How to browse AWS RDS snapshots
Browsing Amazon Relation Database Service snapshots is not an obvious task since they are stored not as regular DB dumps but as snapshots of RDS instances. The benefit of this format is obvious - you can quickly restore it to a new instance, and it takes more space and, therefore, is more profitable for Amazon. But what if we want not to restore DB but take a fast overview of the data in the specific database or table?
Understanding export
AWS offers a relatively new option to export your DB snapshot to the S3 bucket. It has two ways to work with CLI or AWS Console. In this article, let’s look at the simplest way to achieve the result with the AWS Console. If you want to dive deep into every detail, you can read the entire documentation page from the AWS Help portal: https://docs.aws.amazon.com/AmazonRDS/latest/UserGuide/USER_ExportSnapshot.html
First of all, let’s consider several limitations for the export themself. The export feature is not available for all the regions of AWS. Please take a look at this page to understand if your DB engine and region can use export to S3 feature https://docs.aws.amazon.com/AmazonRDS/latest/UserGuide/Concepts.RDS_Fea_Regions_DB-eng.Feature.ExportSnapshotToS3.html
Secondly, your RDS instance (and snapshot) should be in the same region as the S3 bucket you want to export to. I prefer to create a new bucket for database exports. It would be easier to clean after work all the unnecessary resources.
So, we can start after we sort out all prerequisites and you know which snapshot you want to export!
Creating resources for export
As I mentioned, we need to create an S3 bucket to export our DB snapshot. Let’s navigate to the S3 dashboard and create a new bucket. Put a name and select a region. Let’s leave all other options by default:
- unversioned bucket;
- private access;
- no tags (for production use, I recommend setting meaningful tags, though);
As the next step, we will create an encryption key to encrypt our backup in the S3 bucket and use this key to decrypt the data as we use it. Let’s navigate to the Key Management Service (KMS) dashboard and create a new User Managed Key. We need a “Symmetric Key” with “Encrypt and decrypt” purpose.
We set a meaningful alias for our key on the wizard’s next step.
And in the next one, we select a key administrator. For security reasons, I will not share this screen. Just select your user name for the sake of simplicity.
On the next screen, select key user “AWSServiceRoleForRDS.”
And now, as we have all the necessary resources to start our key snapshot export, we can navigate to the RDS snapshot dashboard.
Export RDS Snapshot
Select the snapshot you want to explore and choose the “Export to Amazon S3” option in the “Actions” menu.
Let’s take a look at the wizard window and explore available options.
In the first section, we must define a unique name for our export.
The second section allows us to define which database part we will export. I will keep “All” for demo purposes, but you can select a specific database and even a table to export.

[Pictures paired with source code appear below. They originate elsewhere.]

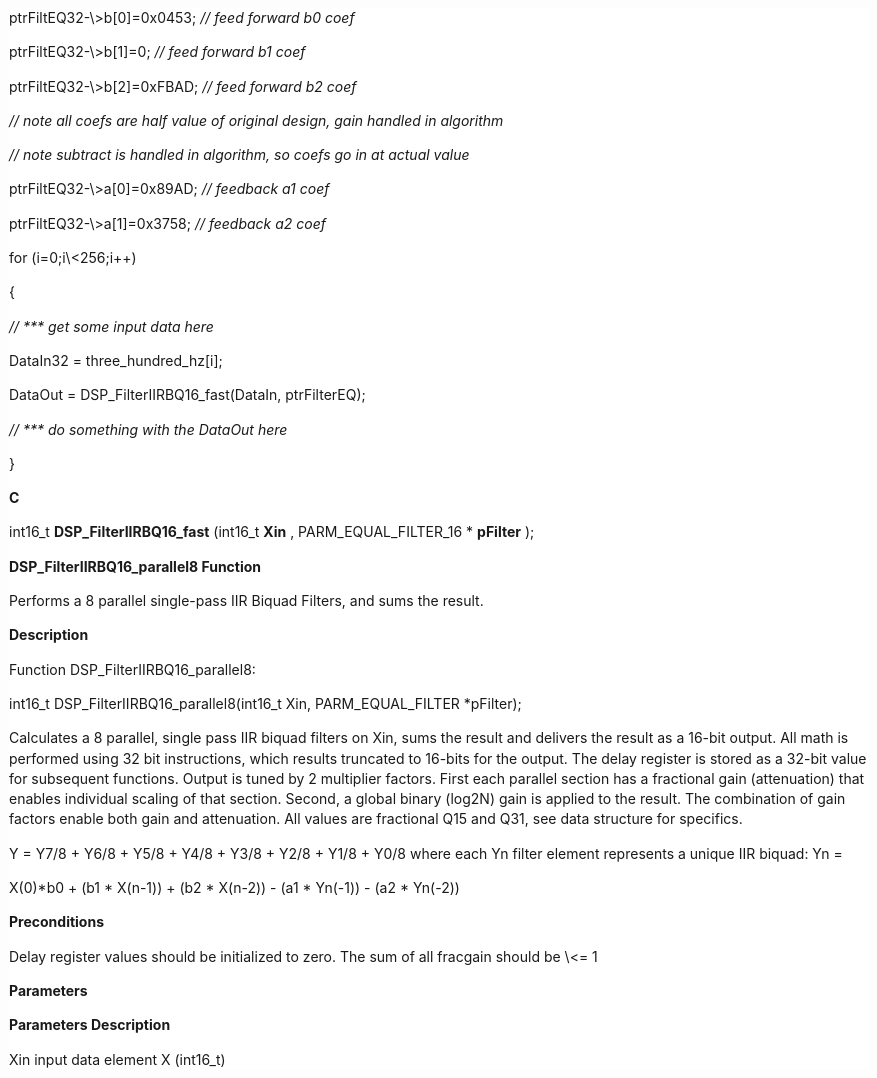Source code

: ptrFiltEQ32-\\&gt;b[0]=0x0453; _// feed forward b0 coef_

ptrFiltEQ32-\\&gt;b[1]=0; _// feed forward b1 coef_

ptrFiltEQ32-\\&gt;b[2]=0xFBAD; _// feed forward b2 coef_

_// note all coefs are half value of original design, gain handled in algorithm_

_// note subtract is handled in algorithm, so coefs go in at actual value_

ptrFiltEQ32-\\&gt;a[0]=0x89AD; _// feedback a1 coef_

ptrFiltEQ32-\\&gt;a[1]=0x3758; _// feedback a2 coef_

for (i=0;i\\&lt;256;i++)

{

_// \*\*\* get some input data here_

DataIn32 = three_hundred_hz[i];

DataOut = DSP_FilterIIRBQ16_fast(DataIn, ptrFilterEQ);

_// \*\*\* do something with the DataOut here_

}

**C**

int16_t **DSP_FilterIIRBQ16_fast** (int16_t **Xin** , PARM_EQUAL_FILTER_16 \* **pFilter** );

**DSP_FilterIIRBQ16_parallel8 Function**

Performs a 8 parallel single-pass IIR Biquad Filters, and sums the result.

**Description**

Function DSP_FilterIIRBQ16_parallel8:

int16_t DSP_FilterIIRBQ16_parallel8(int16_t Xin, PARM_EQUAL_FILTER \*pFilter);

Calculates a 8 parallel, single pass IIR biquad filters on Xin, sums the result and delivers the result as a 16-bit output. All math is performed using 32 bit instructions, which results truncated to 16-bits for the output. The delay register is stored as a 32-bit value for subsequent functions. Output is tuned by 2 multiplier factors. First each parallel section has a fractional gain (attenuation) that enables individual scaling of that section. Second, a global binary (log2N) gain is applied to the result. The combination of gain factors enable both gain and attenuation. All values are fractional Q15 and Q31, see data structure for specifics.

Y = Y7/8 + Y6/8 + Y5/8 + Y4/8 + Y3/8 + Y2/8 + Y1/8 + Y0/8 where each Yn filter element represents a unique IIR biquad: Yn =

X(0)\*b0 + (b1 \* X(n-1)) + (b2 \* X(n-2)) - (a1 \* Yn(-1)) - (a2 \* Yn(-2))

**Preconditions**

Delay register values should be initialized to zero. The sum of all fracgain should be \\&lt;= 1

**Parameters**

**Parameters Description**

Xin input data element X (int16_t)
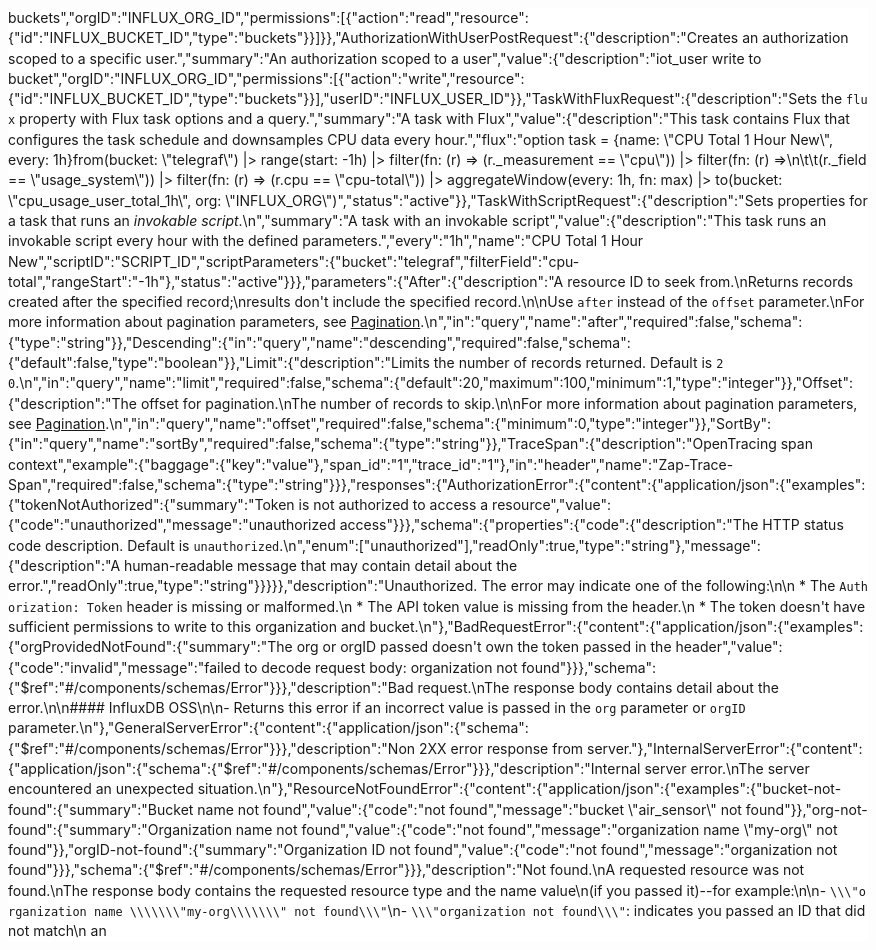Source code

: buckets\",\"orgID\":\"INFLUX_ORG_ID\",\"permissions\":[{\"action\":\"read\",\"resource\":{\"id\":\"INFLUX_BUCKET_ID\",\"type\":\"buckets\"}}]}},\"AuthorizationWithUserPostRequest\":{\"description\":\"Creates an authorization scoped to a specific user.\",\"summary\":\"An authorization scoped to a user\",\"value\":{\"description\":\"iot_user write to bucket\",\"orgID\":\"INFLUX_ORG_ID\",\"permissions\":[{\"action\":\"write\",\"resource\":{\"id\":\"INFLUX_BUCKET_ID\",\"type\":\"buckets\"}}],\"userID\":\"INFLUX_USER_ID\"}},\"TaskWithFluxRequest\":{\"description\":\"Sets the `flux` property with Flux task options and a query.\",\"summary\":\"A task with Flux\",\"value\":{\"description\":\"This task contains Flux that configures the task schedule and downsamples CPU data every hour.\",\"flux\":\"option task = {name: \\\"CPU Total 1 Hour New\\\", every: 1h}from(bucket: \\\"telegraf\\\") |> range(start: -1h) |> filter(fn: (r) => (r._measurement == \\\"cpu\\\")) |> filter(fn: (r) =>\\n\\t\\t(r._field == \\\"usage_system\\\")) |> filter(fn: (r) => (r.cpu == \\\"cpu-total\\\")) |> aggregateWindow(every: 1h, fn: max) |> to(bucket: \\\"cpu_usage_user_total_1h\\\", org: \\\"INFLUX_ORG\\\")\",\"status\":\"active\"}},\"TaskWithScriptRequest\":{\"description\":\"Sets properties for a task that runs an _invokable script_.\\n\",\"summary\":\"A task with an invokable script\",\"value\":{\"description\":\"This task runs an invokable script every hour with the defined parameters.\",\"every\":\"1h\",\"name\":\"CPU Total 1 Hour New\",\"scriptID\":\"SCRIPT_ID\",\"scriptParameters\":{\"bucket\":\"telegraf\",\"filterField\":\"cpu-total\",\"rangeStart\":\"-1h\"},\"status\":\"active\"}}},\"parameters\":{\"After\":{\"description\":\"A resource ID to seek from.\\nReturns records created after the specified record;\\nresults don't include the specified record.\\n\\nUse `after` instead of the `offset` parameter.\\nFor more information about pagination parameters, see [Pagination](/influxdb/cloud/api/#tag/Pagination).\\n\",\"in\":\"query\",\"name\":\"after\",\"required\":false,\"schema\":{\"type\":\"string\"}},\"Descending\":{\"in\":\"query\",\"name\":\"descending\",\"required\":false,\"schema\":{\"default\":false,\"type\":\"boolean\"}},\"Limit\":{\"description\":\"Limits the number of records returned. Default is `20`.\\n\",\"in\":\"query\",\"name\":\"limit\",\"required\":false,\"schema\":{\"default\":20,\"maximum\":100,\"minimum\":1,\"type\":\"integer\"}},\"Offset\":{\"description\":\"The offset for pagination.\\nThe number of records to skip.\\n\\nFor more information about pagination parameters, see [Pagination](/influxdb/cloud/api/#tag/Pagination).\\n\",\"in\":\"query\",\"name\":\"offset\",\"required\":false,\"schema\":{\"minimum\":0,\"type\":\"integer\"}},\"SortBy\":{\"in\":\"query\",\"name\":\"sortBy\",\"required\":false,\"schema\":{\"type\":\"string\"}},\"TraceSpan\":{\"description\":\"OpenTracing span context\",\"example\":{\"baggage\":{\"key\":\"value\"},\"span_id\":\"1\",\"trace_id\":\"1\"},\"in\":\"header\",\"name\":\"Zap-Trace-Span\",\"required\":false,\"schema\":{\"type\":\"string\"}}},\"responses\":{\"AuthorizationError\":{\"content\":{\"application/json\":{\"examples\":{\"tokenNotAuthorized\":{\"summary\":\"Token is not authorized to access a resource\",\"value\":{\"code\":\"unauthorized\",\"message\":\"unauthorized access\"}}},\"schema\":{\"properties\":{\"code\":{\"description\":\"The HTTP status code description. Default is `unauthorized`.\\n\",\"enum\":[\"unauthorized\"],\"readOnly\":true,\"type\":\"string\"},\"message\":{\"description\":\"A human-readable message that may contain detail about the error.\",\"readOnly\":true,\"type\":\"string\"}}}}},\"description\":\"Unauthorized. The error may indicate one of the following:\\n\\n  * The `Authorization: Token` header is missing or malformed.\\n  * The API token value is missing from the header.\\n  * The token doesn't have sufficient permissions to write to this organization and bucket.\\n\"},\"BadRequestError\":{\"content\":{\"application/json\":{\"examples\":{\"orgProvidedNotFound\":{\"summary\":\"The org or orgID passed doesn't own the token passed in the header\",\"value\":{\"code\":\"invalid\",\"message\":\"failed to decode request body: organization not found\"}}},\"schema\":{\"$ref\":\"#/components/schemas/Error\"}}},\"description\":\"Bad request.\\nThe response body contains detail about the error.\\n\\n#### InfluxDB OSS\\n\\n- Returns this error if an incorrect value is passed in the `org` parameter or `orgID` parameter.\\n\"},\"GeneralServerError\":{\"content\":{\"application/json\":{\"schema\":{\"$ref\":\"#/components/schemas/Error\"}}},\"description\":\"Non 2XX error response from server.\"},\"InternalServerError\":{\"content\":{\"application/json\":{\"schema\":{\"$ref\":\"#/components/schemas/Error\"}}},\"description\":\"Internal server error.\\nThe server encountered an unexpected situation.\\n\"},\"ResourceNotFoundError\":{\"content\":{\"application/json\":{\"examples\":{\"bucket-not-found\":{\"summary\":\"Bucket name not found\",\"value\":{\"code\":\"not found\",\"message\":\"bucket \\\"air_sensor\\\" not found\"}},\"org-not-found\":{\"summary\":\"Organization name not found\",\"value\":{\"code\":\"not found\",\"message\":\"organization name \\\"my-org\\\" not found\"}},\"orgID-not-found\":{\"summary\":\"Organization ID not found\",\"value\":{\"code\":\"not found\",\"message\":\"organization not found\"}}},\"schema\":{\"$ref\":\"#/components/schemas/Error\"}}},\"description\":\"Not found.\\nA requested resource was not found.\\nThe response body contains the requested resource type and the name value\\n(if you passed it)--for example:\\n\\n- `\\\"organization name \\\\\\\"my-org\\\\\\\" not found\\\"`\\n- `\\\"organization not found\\\"`: indicates you passed an ID that did not match\\n   an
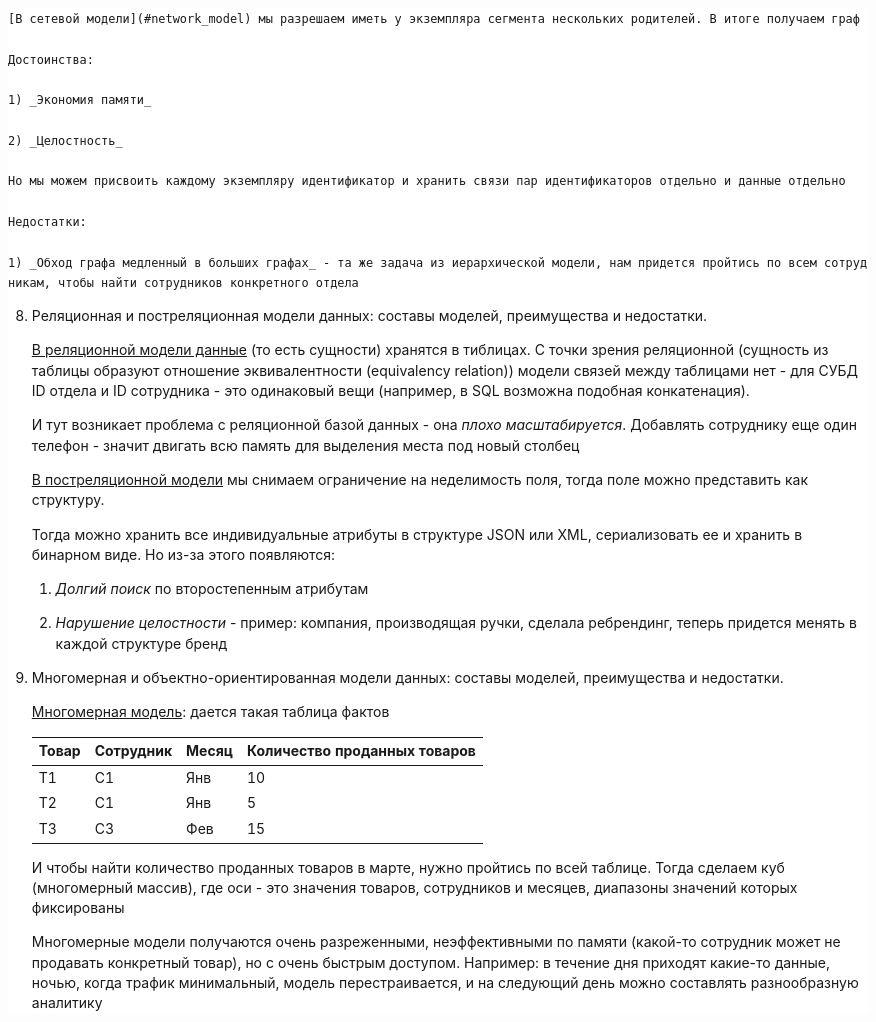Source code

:     [В сетевой модели](#network_model) мы разрешаем иметь у экземпляра сегмента нескольких родителей. В итоге получаем граф

    Достоинства:

    1) _Экономия памяти_

    2) _Целостность_

    Но мы можем присвоить каждому экземпляру идентификатор и хранить связи пар идентификаторов отдельно и данные отдельно

    Недостатки:

    1) _Обход графа медленный в больших графах_ - та же задача из иерархической модели, нам придется пройтись по всем сотрудникам, чтобы найти сотрудников конкретного отдела

8.	Реляционная и постреляционная модели данных: составы моделей, преимущества и недостатки.

    [В реляционной модели данные](#relational_model) (то есть сущности) хранятся в тиблицах. С точки зрения реляционной (сущность из таблицы образуют отношение эквивалентности (equivalency relation)) модели связей между таблицами нет - для СУБД ID отдела и ID сотрудника - это одинаковый вещи (например, в SQL возможна подобная конкатенация).

    И тут возникает проблема с реляционной базой данных - она _плохо масштабируется_. Добавлять сотруднику еще один телефон - значит двигать всю память для выделения места под новый столбец

    [В постреляционной модели](#postrelational_model) мы снимаем ограничение на неделимость поля, тогда поле можно представить как структуру. 

    Тогда можно хранить все индивидуальные атрибуты в структуре JSON или XML, сериализовать ее и хранить в бинарном виде. Но из-за этого появляются:

    1) _Долгий поиск_ по второстепенным атрибутам

    2) _Нарушение целостности_ - пример: компания, производящая ручки, сделала ребрендинг, теперь придется менять в каждой структуре бренд


9.	Многомерная и объектно-ориентированная модели данных: составы моделей, преимущества и недостатки.

    [Многомерная модель](#multidimensional_model): дается такая таблица фактов

    | Товар | Сотрудник | Месяц | Количество проданных товаров |
    |-------|-----------|-------|------------------------------|
    | T1    | C1        | Янв   | 10                           |
    | T2    | C1        | Янв   | 5                            |
    | T3    | C3        | Фев   | 15                           |


    И чтобы найти количество проданных товаров в марте, нужно пройтись по всей таблице. Тогда сделаем куб (многомерный массив), где оси - это значения товаров, сотрудников и месяцев, диапазоны значений которых фиксированы

    Многомерные модели получаются очень разреженными, неэффективными по памяти (какой-то сотрудник может не продавать конкретный товар), но с очень быстрым доступом. Например: в течение дня приходят какие-то данные, ночью, когда трафик минимальный, модель перестраивается, и на следующий день можно составлять разнообразную аналитику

In the following two sections, we need to select the S3 bucket where the master will store the export file and specify the IAM role to access this bucket. I will create a new role for our bucket.
And in the last section, we will select our key to encrypt export data.
And the last setting is to specify our encryption key
At least we can press the “Export to S3” button! We will see a new page with our export status if everything is correct. After several minutes, we can check our exported data in the S3 bucket after the process is finished.
You can navigate your bucket and find your data stored in the Apache Parquet format. You may open this format in many tools for data analysis. My personal preference is IntelliJ DataGrip with the “BigData” plugin.
As a rule of thumb, remember to remove unused AWS resources after work to avoid unexpected costs. Happy hacking!